DOHA (Reuters) - A United Arab Emirates warship was damaged in a strategic Red Sea shipping lane off the coast of Yemen on Saturday but there were no injuries to its crew, the UAE military said.
Hundreds of Emirati soldiers in a Saudi-led coalition have been fighting Yemen's Iran-allied Houthis who control the capital and training Yemeni troops in the port of Aden to help rebuild a state loyal to exiled president Abd-Rabbu Mansour Hadi.

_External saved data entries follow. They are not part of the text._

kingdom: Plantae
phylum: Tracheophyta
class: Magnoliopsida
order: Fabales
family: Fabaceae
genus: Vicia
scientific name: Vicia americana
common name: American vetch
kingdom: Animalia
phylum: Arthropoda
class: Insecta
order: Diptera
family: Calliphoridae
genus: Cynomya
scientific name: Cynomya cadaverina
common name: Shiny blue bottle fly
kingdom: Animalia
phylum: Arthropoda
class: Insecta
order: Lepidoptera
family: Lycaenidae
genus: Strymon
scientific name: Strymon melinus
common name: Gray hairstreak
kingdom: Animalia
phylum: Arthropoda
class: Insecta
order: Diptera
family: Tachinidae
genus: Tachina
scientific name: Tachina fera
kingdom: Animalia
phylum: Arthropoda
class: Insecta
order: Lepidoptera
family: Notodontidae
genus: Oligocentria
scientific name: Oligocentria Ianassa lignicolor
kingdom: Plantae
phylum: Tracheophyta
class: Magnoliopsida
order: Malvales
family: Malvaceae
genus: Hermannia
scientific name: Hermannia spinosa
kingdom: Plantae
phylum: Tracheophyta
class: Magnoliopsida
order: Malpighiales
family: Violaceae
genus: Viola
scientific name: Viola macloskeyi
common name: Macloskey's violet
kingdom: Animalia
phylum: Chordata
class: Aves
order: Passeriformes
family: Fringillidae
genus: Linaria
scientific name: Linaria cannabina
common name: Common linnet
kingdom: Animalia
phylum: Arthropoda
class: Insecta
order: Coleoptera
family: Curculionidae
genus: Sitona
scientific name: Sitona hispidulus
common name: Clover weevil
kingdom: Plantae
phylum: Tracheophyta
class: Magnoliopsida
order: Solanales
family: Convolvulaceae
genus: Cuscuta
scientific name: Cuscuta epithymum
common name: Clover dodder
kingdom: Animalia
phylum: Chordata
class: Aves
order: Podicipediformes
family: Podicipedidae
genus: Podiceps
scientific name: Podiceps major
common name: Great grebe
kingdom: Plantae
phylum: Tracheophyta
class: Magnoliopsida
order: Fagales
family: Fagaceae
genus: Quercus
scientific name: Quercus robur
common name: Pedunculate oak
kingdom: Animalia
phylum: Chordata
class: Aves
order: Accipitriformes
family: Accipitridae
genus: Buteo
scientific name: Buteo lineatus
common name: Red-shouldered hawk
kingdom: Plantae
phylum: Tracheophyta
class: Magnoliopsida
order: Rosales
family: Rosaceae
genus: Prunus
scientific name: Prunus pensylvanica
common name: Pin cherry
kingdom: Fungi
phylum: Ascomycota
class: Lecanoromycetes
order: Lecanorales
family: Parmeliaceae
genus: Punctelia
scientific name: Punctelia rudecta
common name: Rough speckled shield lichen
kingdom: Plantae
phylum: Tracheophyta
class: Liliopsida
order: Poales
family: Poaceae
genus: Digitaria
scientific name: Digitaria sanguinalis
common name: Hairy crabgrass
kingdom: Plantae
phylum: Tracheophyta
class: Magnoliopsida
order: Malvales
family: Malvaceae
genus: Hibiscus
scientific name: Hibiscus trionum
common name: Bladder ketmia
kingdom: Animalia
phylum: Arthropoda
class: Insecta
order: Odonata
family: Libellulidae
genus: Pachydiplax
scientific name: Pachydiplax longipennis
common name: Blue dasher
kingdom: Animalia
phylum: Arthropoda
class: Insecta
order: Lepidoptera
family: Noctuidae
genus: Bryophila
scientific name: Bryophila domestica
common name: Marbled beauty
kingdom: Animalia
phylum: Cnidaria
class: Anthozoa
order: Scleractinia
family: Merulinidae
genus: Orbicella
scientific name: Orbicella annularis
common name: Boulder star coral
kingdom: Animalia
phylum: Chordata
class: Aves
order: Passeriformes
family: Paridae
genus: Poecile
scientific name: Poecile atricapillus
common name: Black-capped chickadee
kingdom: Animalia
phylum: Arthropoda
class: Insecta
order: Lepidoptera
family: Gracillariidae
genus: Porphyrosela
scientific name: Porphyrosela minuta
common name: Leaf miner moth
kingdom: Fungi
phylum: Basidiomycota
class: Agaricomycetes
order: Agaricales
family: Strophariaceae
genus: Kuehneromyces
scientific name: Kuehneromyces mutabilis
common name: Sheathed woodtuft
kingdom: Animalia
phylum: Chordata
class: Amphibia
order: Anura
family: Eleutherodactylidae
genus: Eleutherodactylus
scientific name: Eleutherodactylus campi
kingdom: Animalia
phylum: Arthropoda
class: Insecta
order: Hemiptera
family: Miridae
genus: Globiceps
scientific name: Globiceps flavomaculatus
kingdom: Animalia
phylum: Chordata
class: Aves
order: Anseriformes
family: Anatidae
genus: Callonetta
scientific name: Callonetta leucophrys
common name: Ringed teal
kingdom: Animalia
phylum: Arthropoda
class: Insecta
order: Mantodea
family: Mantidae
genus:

"General Command of the Armed Forces said one of its leased vessels suffered an incident in the Bab al-Mandab strait this morning during a return trip from a mission in Aden. No injures were caused," UAE state news agency WAM said in a statement.
The armed forces are investigating the cause of the incident, it added.
In a statement on Saturday the Houthis said their forces had destroyed a UAE military vessel that was advancing towards the the Red Sea port of Al-Mokha.
"Armed forces destroyed with a missile a military vessel belonging to the forces of the UAE," a military official was quoted as saying by the Saba Yemeni news agency, which has been run by the dominant Houthi movement since it seized Sanaa last year.
In 2013, more than 3.4 million barrels of oil per day passed through the 20 km (12 mile) wide Bab al-Mandab, according to the U.S. Energy Information Administration.
A spokesperson for the Saudi-led coalition could not be immediately reached for comment.
A senior Emirati commander was among dozens killed in a Tochka rocket strike in 2015 on an army camp near Bab al-Mandab, one of the bloodiest setbacks for Gulf forces in months of fighting.